Конни хотелось пошутить – уж не яичницу ли они тут жарили, но ее уже опалило странным огнем. Ей не нужно было говорить с Милли или Хэлом, чтобы представить все, что произошло. Он занимался с Милли любовью здесь, в этой ванне. Он стоял или лежал? Конечно, стоял. Вряд ли он уместился бы как-то по-другому. А она? Как она его целовала? В губы? В шею? В грудь? Она представила, как Милли поцелуями касается его кожи, и плечи охватило томление. Она боялась даже вообразить, какой он обнаженный. Лежа в постели, вспоминала, как растерла в пальцах сперму, облитую водой, и потом хорошо вымыла руки, а в живот и ниже проваливался горячий камень. Она окатила бортик из лейки, смывая за Хэлом и Милли все следы их преступления, и после, еще раз помыв руки, долго смотрела вслед убегающей в слив мыльной воде.
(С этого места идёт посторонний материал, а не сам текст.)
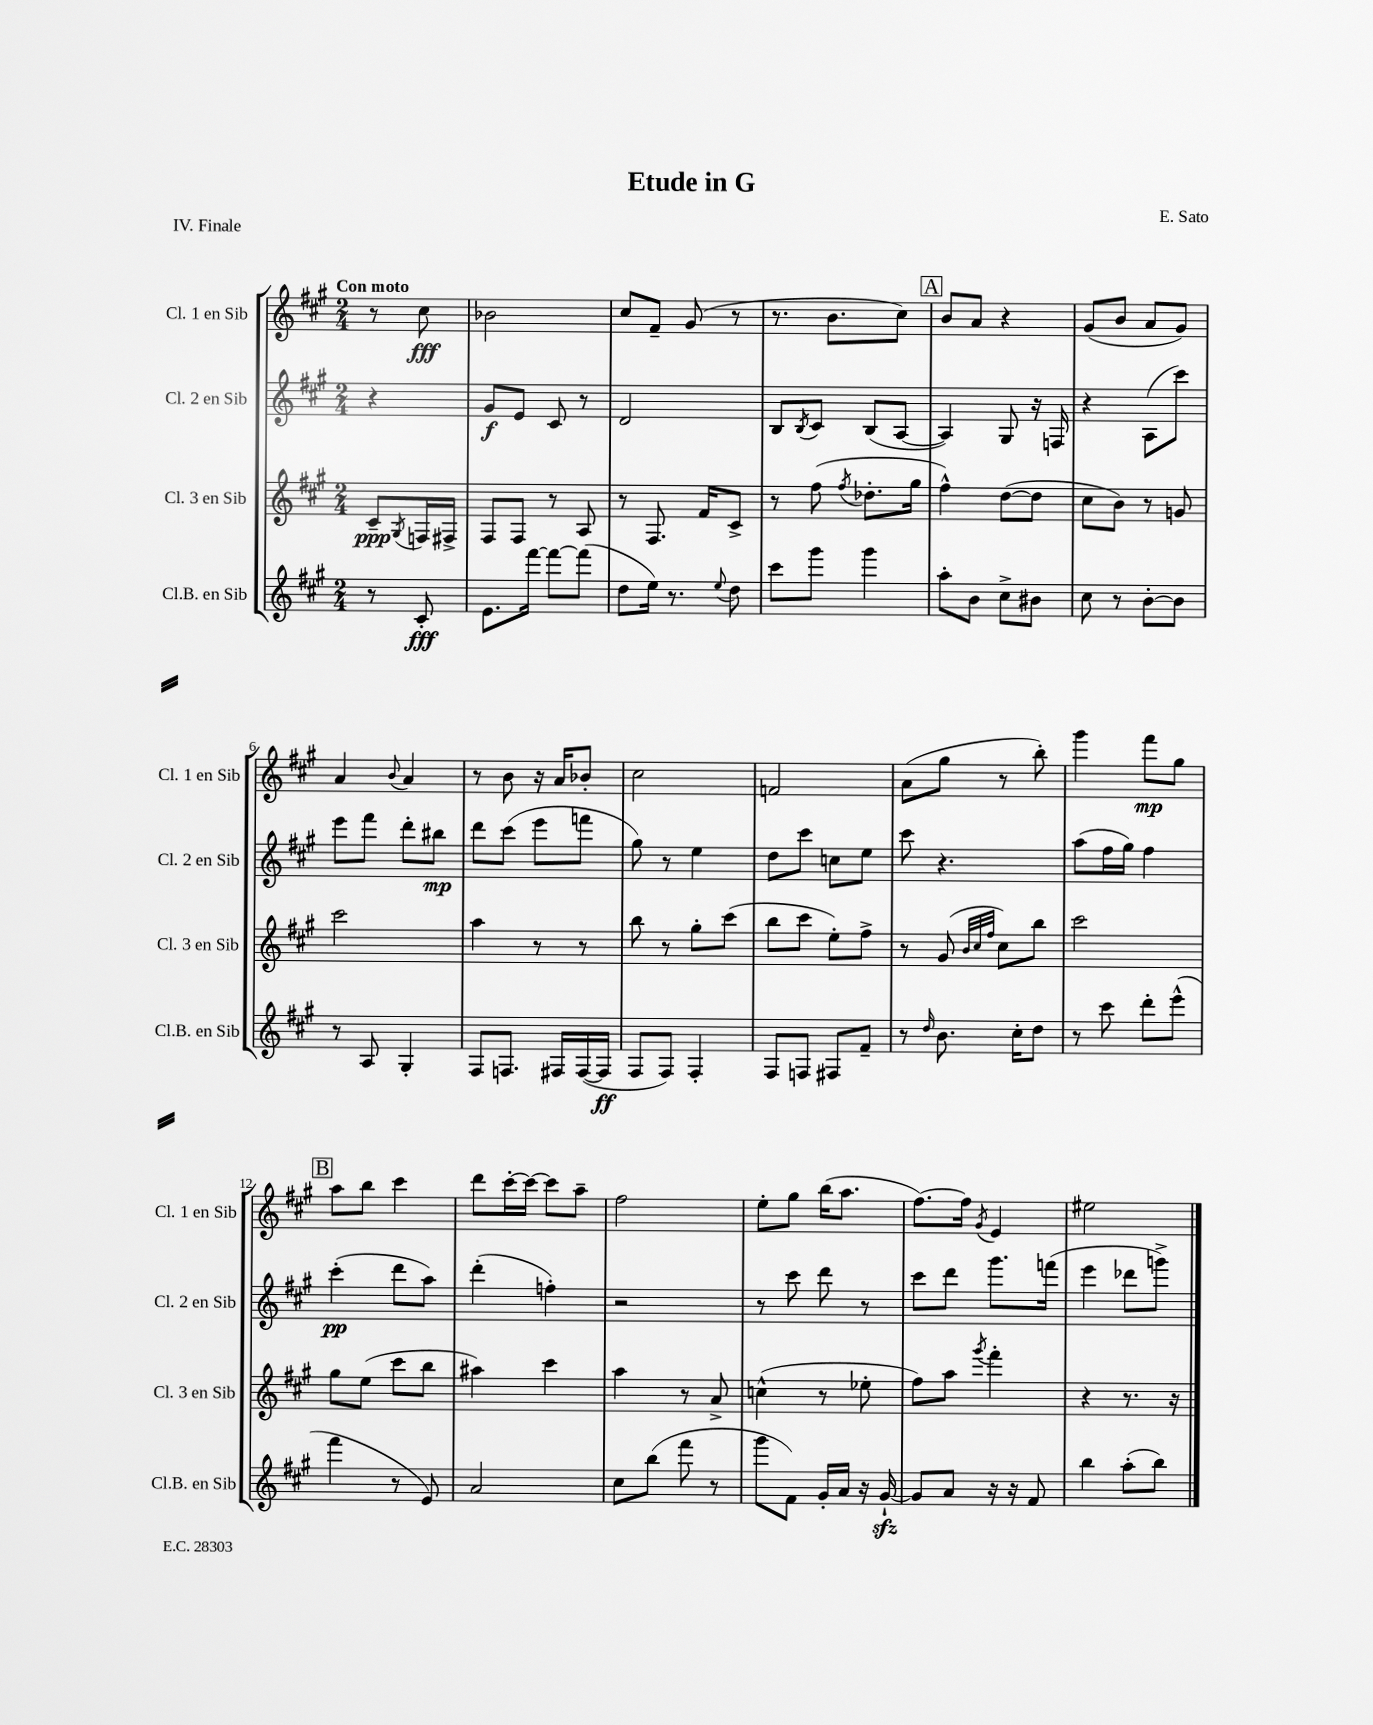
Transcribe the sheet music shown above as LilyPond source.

\header { title = "Etude in G" composer = "E. Sato" piece = "IV. Finale" }
<<
\new StaffGroup <<
\new Staff = "s0" \with { instrumentName = "Cl. 1 en Sib" shortInstrumentName = "Cl. 1 en Sib" } {
    \clef treble \key a \major \numericTimeSignature \time 2/4 \partial 4 \tempo "Con moto"
    r8 cis''8\fff |
    bes'2 |
    cis''8 fis'8-- gis'8( r8 |
    r8. b'8. cis''8) |
    \mark \markup { \box "A" } b'8 a'8 r4 |
    gis'8( b'8 a'8 gis'8) |
    a'4 \appoggiatura { b'8 } a'4 |
    r8 b'8 r16 a'16 bes'8-. |
    cis''2 |
    f'2 |
    a'8( gis''8 r8 b''8-.) |
    gis'''4 fis'''8\mp gis''8 |
    \mark \markup { \box "B" } a''8 b''8 cis'''4 |
    d'''8 cis'''16~-. cis'''16~ cis'''8 a''8-- |
    fis''2 |
    e''8-. gis''8 b''16( a''8. |
    fis''8.~) fis''16 \acciaccatura { gis'8 } e'4 |
    eis''2 \bar "|." |
}
\new Staff = "s1" \with { instrumentName = "Cl. 2 en Sib" shortInstrumentName = "Cl. 2 en Sib" } {
    \clef treble \key a \major \numericTimeSignature \time 2/4 \partial 4
    r4 |
    gis'8\f e'8 cis'8 r8 |
    d'2 |
    b8 \acciaccatura { b8 } cis'8 b8( a8~ |
    \mark \markup { \box "A" } a4) gis8 r16 f16 |
    r4 a8( cis'''8) |
    e'''8 fis'''8 d'''8-. bis''8\mp |
    d'''8 cis'''8( e'''8 f'''8 |
    gis''8) r8 e''4 |
    d''8 cis'''8 c''8 e''8 |
    cis'''8 r4. |
    a''8( fis''16 gis''16) fis''4 |
    \mark \markup { \box "B" } cis'''4-.\pp( d'''8 a''8) |
    d'''4-.( f''4-.) |
    r2 |
    r8 cis'''8 d'''8 r8 |
    cis'''8 d'''8 gis'''8. f'''16( |
    e'''4 des'''8 g'''8->) \bar "|." |
}
\new Staff = "s2" \with { instrumentName = "Cl. 3 en Sib" shortInstrumentName = "Cl. 3 en Sib" } {
    \clef treble \key a \major \numericTimeSignature \time 2/4 \partial 4
    cis'8--\ppp \acciaccatura { gis8 } f16 fis16-> |
    fis8 fis8 r8 a8 |
    r8 fis8. fis'16 cis'8-> |
    r8 fis''8( \acciaccatura { fis''8 } des''8.-. gis''16 |
    \mark \markup { \box "A" } fis''4-^) d''8~( d''8 |
    cis''8 b'8) r8 g'8 |
    cis'''2 |
    a''4 r8 r8 |
    b''8 r8 gis''8-. cis'''8( |
    b''8 cis'''8 e''8-.) fis''8-> |
    r8 gis'8( \grace { b'32 cis''32 fis''32 } cis''8) b''8 |
    cis'''2 |
    \mark \markup { \box "B" } gis''8 e''8( cis'''8 b''8 |
    ais''4) cis'''4 |
    a''4 r8 a'8-> |
    c''4-^( r8 ees''8-. |
    fis''8) a''8 \acciaccatura { gis'''8 } fis'''4-. |
    r4 r8. r16 \bar "|." |
}
\new Staff = "s3" \with { instrumentName = "Cl.B. en Sib" shortInstrumentName = "Cl.B. en Sib" } {
    \clef treble \key a \major \numericTimeSignature \time 2/4 \partial 4
    r8 cis'8-.\fff |
    e'8. fis'''16~ fis'''8~ fis'''8( |
    d''8 e''16) r8. \appoggiatura { e''8 } d''8 |
    cis'''8 gis'''8 gis'''4 |
    \mark \markup { \box "A" } a''8-. b'8 cis''8-> bis'8 |
    cis''8 r8 b'8~-. b'8 |
    r8 a8 gis4-. |
    fis8 f8. fis16 fis16~( fis16\ff |
    fis8 fis8) fis4-. |
    fis8 f8 fis8 fis'8-- |
    r8 \grace { d''16 } b'8. cis''16-. d''8 |
    r8 cis'''8 d'''8-. e'''8-^( |
    \mark \markup { \box "B" } fis'''4 r8 e'8) |
    a'2 |
    cis''8 b''8( fis'''8 r8 |
    gis'''8 fis'8) gis'16-. a'16 r16 gis'16~-!\sfz |
    gis'8 a'8 r16 r16 fis'8 |
    b''4 a''8-.( b''8) \bar "|." |
}
>>
>>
Она впервые познала, что значит сожаление.
Сожаление, что он никогда не будет ей принадлежать. Странное развоплощенное желание. Он отдался какой-то девчонке с дешевым мелированием и сиськами, торчащими из декольте, ну а ей дарил совсем другую, невинную ласку. Он с ней играл…
Мучаясь бессонницей, Конни понятия не имела, почему думает об этом. Почему его секс с другой стал для нее таким разочарованием. Любовь с первого взгляда? Она сощурилась и потерла лоб.
Нет, она верила, что это бывает: в истории остались свидетельства такого чувства. Констанс могла назвать много примеров. Она про них читала и хотела однажды влюбиться так же, хотя никогда бы в этом даже себе не созналась. Клеопатра и Марк Антоний. Элоиза и Абеляр. Мария и Пьер Кюри. Бонни и Клайд. Их истории кончились все до единой ужасно.
Марк Антоний получил ложное письмо о гибели Клеопатры и пронзил себе мечом живот, но не умер сразу. Клеопатра провела с ним последние часы жизни. А потом к своей груди приложила египетскую кобру.
Элоиза и Абеляр, философ и его тайная супруга… Они влюбились друг в друга, когда он учил ее разным наукам, от богословия до иврита, и спустя время даже зачали сына, но когда об этом прознали родственники Элоизы, Абеляра оскопили во сне, а Элоиза покинула свет и стала жить в монастыре. Они до конца своих дней писали друг другу полные любви письма. Но какой была та жизнь?
Мария и Пьер Кюри полюбили друг друга слишком внезапно, чтобы это посчиталось приличным: это случилось в гостях, во время совместного эксперимента – Пьер взглянул на ее руки, изъеденные кислотой, и понял, что пропал. Они были прогрессивными людьми и занимались наукой. Пьер и Мария вместе работали с радием, открыв его огромный научный и производственный потенциал. Однажды по пути в лабораторию Пьер попал под колеса конного экипажа, раздавившего его голову, как капустный кочан. После его кончины Мария продолжила общее дело, пока сама не погибла от лейкемии.